Building more housing units is the only real long-term solution for a growing city. Finding ways to increase wages could be a temporary fix, but until the housing supply catches up to the housing demand, rents will continue to outstrip wage growth.

It’s still a difficult problem, because one thing that many rent controlled cities have in common is that they are usually hemmed-in by mountains or coastline, leaving no opportunity for expanding outward. This means that new construction must build upward with high-density apartment complexes. That requires rezoning and adding incentives for building new housing units, something that is often loudly resisted by voters.

The voters may not like it, but rezoning for high density housing will help them more than rent control. This is true even for cities that have the option of sprawling outward.

High density buildings make living cheaper. These buildings can be made cheaper per unit—they can be built to use existing infrastructure, eliminating the need to add more roads and pipes, and economies of scale allow developers to secure cheaper building materials, lowering the cost of building’s initial construction. They also save money for the people who eventually move in—studies have shown that housing and transportation costs for “compact cities” are 25% to 50% cheaper than sprawling cities.

High density buildings are also more environmentally friendly. Rejuvenating the land inside the city preserves the edges for forests and fields, and energy use drops by at least 15% in a compact city.

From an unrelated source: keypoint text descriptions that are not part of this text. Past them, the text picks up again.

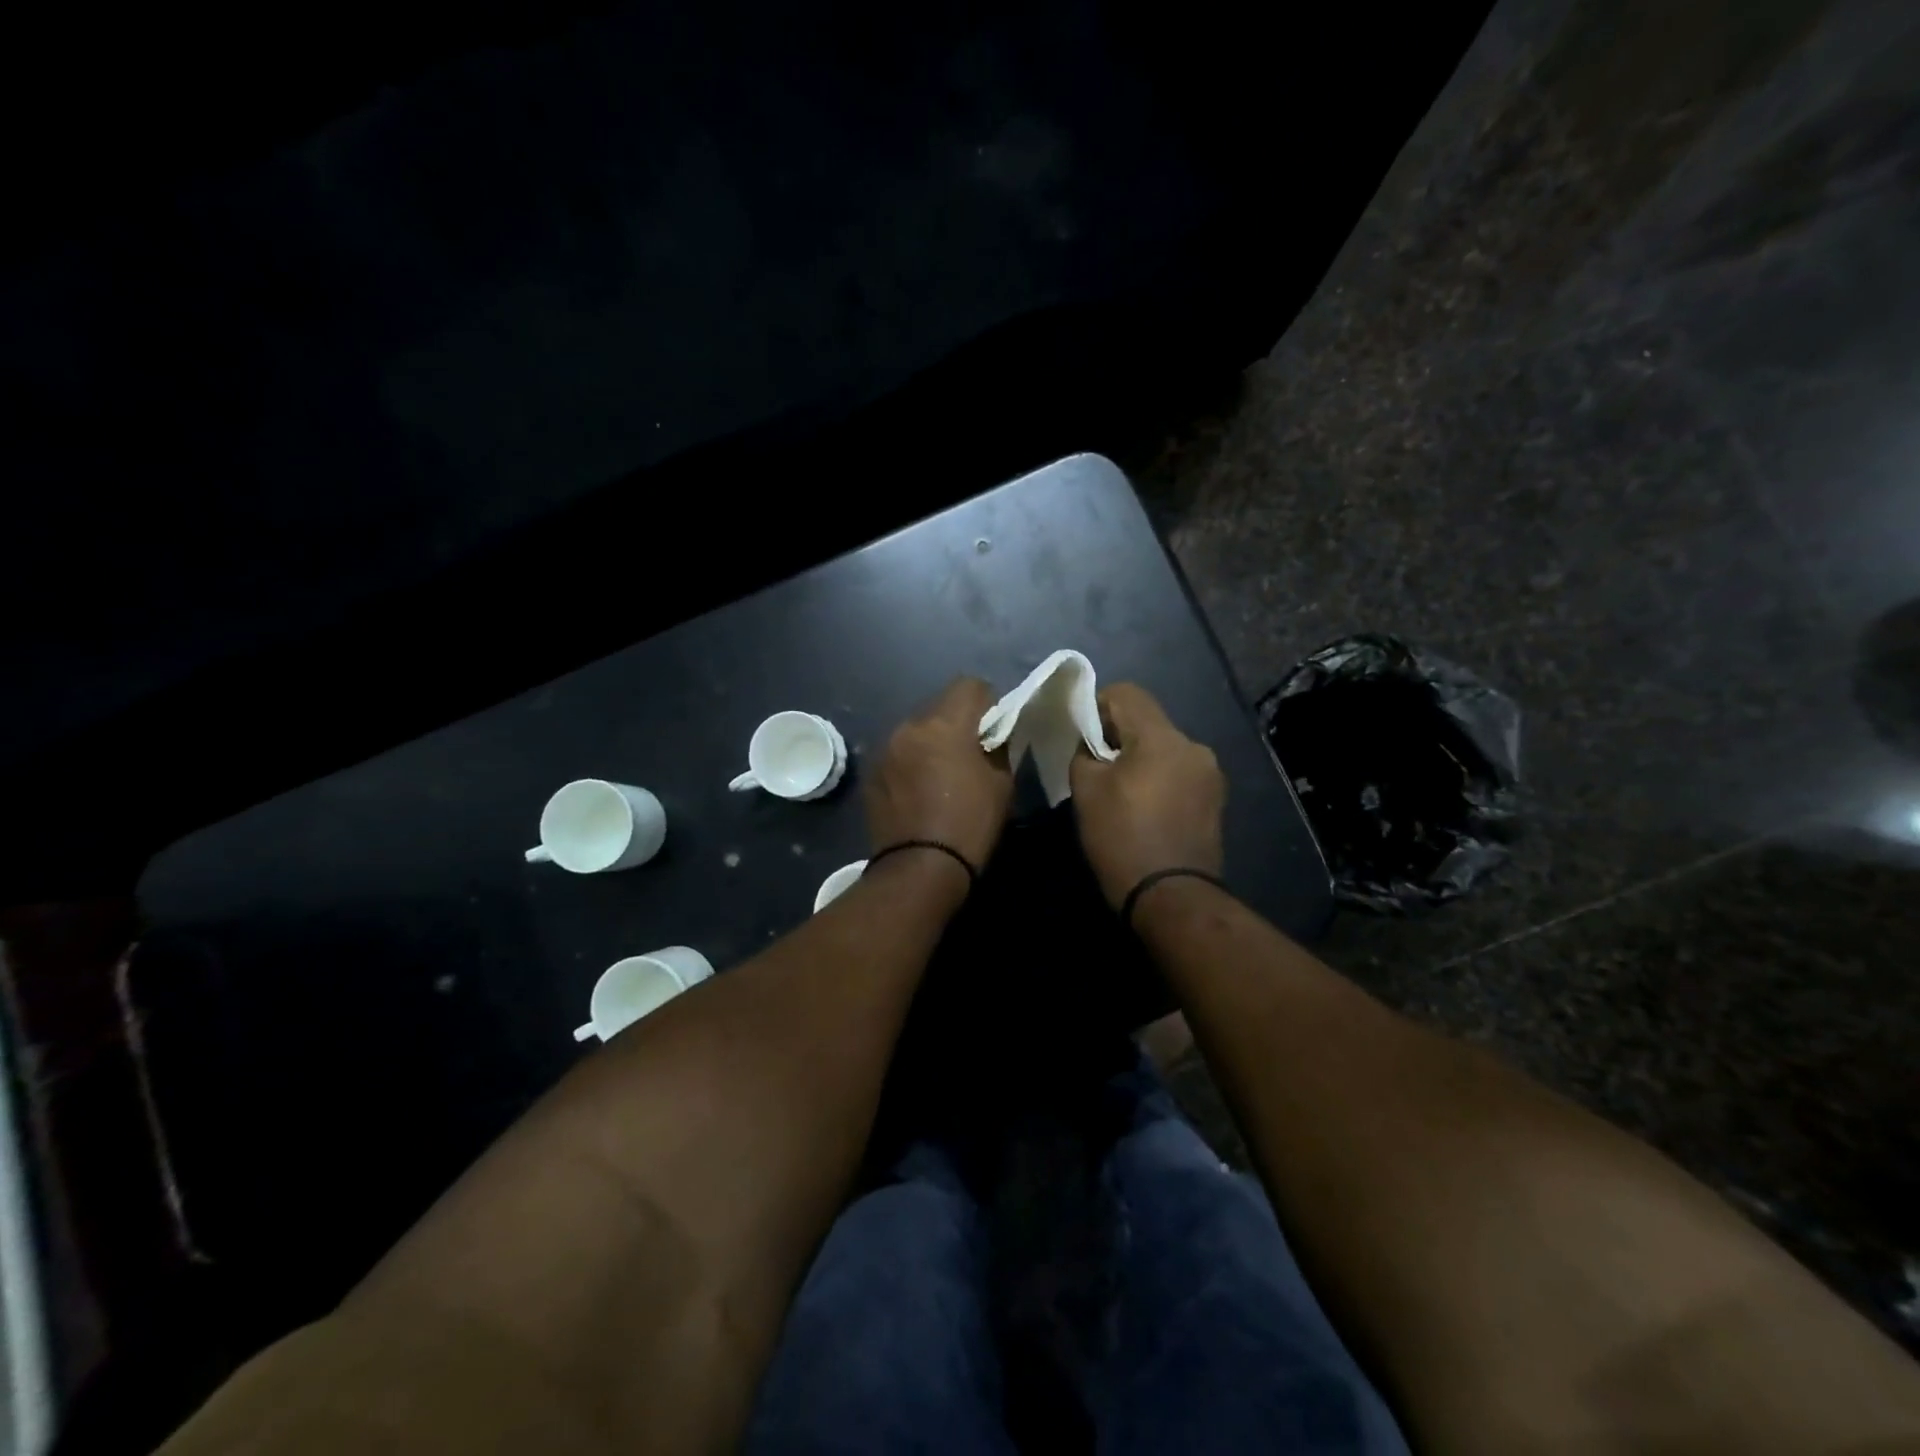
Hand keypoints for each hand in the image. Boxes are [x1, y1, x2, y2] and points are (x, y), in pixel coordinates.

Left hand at [866, 678, 1013, 873]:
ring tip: (940, 774)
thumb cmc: (970, 824)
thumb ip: (998, 748)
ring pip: (916, 729)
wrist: (919, 868)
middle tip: (968, 753)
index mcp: (944, 724)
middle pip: (939, 706)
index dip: (987, 702)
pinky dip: (911, 761)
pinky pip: (898, 753)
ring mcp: (885, 749)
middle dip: (956, 721)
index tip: (993, 728)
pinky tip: (918, 790)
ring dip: (930, 741)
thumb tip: (991, 736)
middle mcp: (909, 726)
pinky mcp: (871, 772)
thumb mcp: (1002, 784)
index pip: (970, 685)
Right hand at [1069, 682, 1224, 908]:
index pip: (1126, 693)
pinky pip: (1178, 773)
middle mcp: (1194, 746)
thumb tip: (1091, 744)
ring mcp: (1210, 775)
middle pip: (1148, 722)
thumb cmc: (1122, 839)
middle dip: (1118, 736)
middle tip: (1096, 767)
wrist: (1171, 898)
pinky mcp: (1215, 800)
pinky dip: (1159, 779)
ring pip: (1164, 748)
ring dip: (1140, 759)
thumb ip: (1085, 753)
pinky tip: (1145, 810)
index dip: (1097, 705)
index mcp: (1162, 737)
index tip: (1082, 736)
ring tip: (1121, 793)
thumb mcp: (1086, 791)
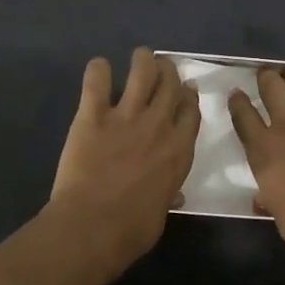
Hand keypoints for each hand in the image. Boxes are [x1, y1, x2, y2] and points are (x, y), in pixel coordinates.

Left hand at [50, 48, 199, 268]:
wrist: (95, 225)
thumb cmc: (134, 229)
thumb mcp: (163, 211)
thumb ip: (168, 193)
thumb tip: (172, 195)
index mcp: (180, 150)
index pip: (191, 111)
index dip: (189, 97)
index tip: (187, 89)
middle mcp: (158, 125)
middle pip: (170, 85)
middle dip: (169, 72)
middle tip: (163, 68)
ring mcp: (126, 116)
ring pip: (142, 72)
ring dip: (143, 60)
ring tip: (140, 55)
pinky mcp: (92, 116)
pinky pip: (97, 82)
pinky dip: (98, 70)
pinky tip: (98, 66)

The benefits are clear. Cities that are struggling to find room for more people should be building more high density housing. That’s the right alternative to rent control.

Conclusion

The problem with Oregon House Bill 2004 is that it’s trying to fix the wrong problem. As noted by several of the state’s House Representatives, this bill won’t build any new housing units. There are other bills under consideration that are intended to encourage new housing projects, but they won’t have much of an effect when Oregon cities start wiping out the local real estate returns.

Removing the ban on rent controls is a dangerous approach to the state’s housing crisis. If the State Senate doesn’t see what is happening in California, it will be a rough road ahead for both Oregon landlords and their tenants.